The original intention was to get a Generative Adversarial Network (GAN) generating images on an Arch Linux system. Here are the hurdles encountered along the way to installing Keras, CUDA (Compute Unified Device Architecture), cuDNN (CUDA Deep Neural Network library), and TensorFlow on Arch Linux.

Installing CUDA

At the time of writing, TensorFlow did not officially support Arch Linux as an operating system. However, all the necessary packages could still be found through the official and community repositories.

Following the GPGPU article from the Arch Linux wiki, CUDA could be installed simply by running the following commands:

sudo pacman -S nvidia cuda cudnn

This installed CUDA 11.1.1 and cuDNN 8.0.4. After a successful installation and reboot, the sample files could be tested with the installed nvcc compiler. These samples were located in /opt/cuda/samples. To verify the installation, run:

sudo cp -r /opt/cuda/samples ~/samples
cd ~/samples/1_Utilities/deviceQuery
make
./deviceQuery

However, this resulted in an error:

code=999(cudaErrorUnknown) cudaGetDeviceCount(&device_count)

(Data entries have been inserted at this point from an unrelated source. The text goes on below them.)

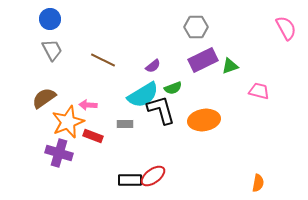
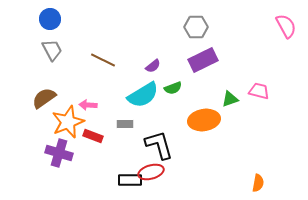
pink semicircle: moved 2 px up
green triangle: moved 33 px down
black L-shape: moved 2 px left, 35 px down
red ellipse: moved 2 px left, 4 px up; rotated 20 degrees clockwise
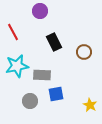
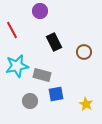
red line: moved 1 px left, 2 px up
gray rectangle: rotated 12 degrees clockwise
yellow star: moved 4 px left, 1 px up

Debugging Installation Issues

In the midst of debugging why the device was not being recognized by CUDA, I mistakenly uninstalled the nvidia package, which led to several hours of attempting to start an X server. The errors encountered included:

Reached target Graphical Interface
Failed to initialize the NVIDIA kernel module

Running the following command resolved both the X server crash and the CUDA device not found errors:

sudo pacman -Syu

Installing TensorFlow

With CUDA working, the next step was to install TensorFlow and Keras:

pip install tensorflow-gpu keras

However, TensorFlow was unable to locate the graphics card. This was fixed by installing the TensorFlow-CUDA package directly from the Arch repositories:

pip uninstall tensorflow-gpu
sudo pacman -S tensorflow-cuda

This resolved most library issues, except for libcusolver.so.10:

ImportError: libcusolver.so.10.0: cannot open shared object file: No such file or directory

Setting the LD_LIBRARY_PATH did not resolve this issue:

export LD_LIBRARY_PATH=/opt/cuda/extras/CUPTI/lib64

Using Docker

Docker offered a viable solution as the official TensorFlow containers ensured matching versions of the CUDA and TensorFlow drivers. The following commands set up a fully functional development environment:

docker run --gpus all --rm nvidia/cuda nvidia-smi
docker run --gpus all -it --rm tensorflow/tensorflow:latest-gpu python -c "import tensorflow as tf; print(tf.reduce_sum(tf.random.normal([1000, 1000])))"
docker run --gpus all -it tensorflow/tensorflow:latest-gpu bash

Building the GAN

After installing the correct pip packages, the environment was ready to create a GAN model. The inspiration for the model came from an article that provided a detailed approach.

Conclusion

Despite the hurdles, an effective way to run a GAN using TensorFlow, Keras, and CUDA on Arch Linux was found. By using dockerized containers, driver incompatibilities were almost completely avoided, allowing for a smooth development process.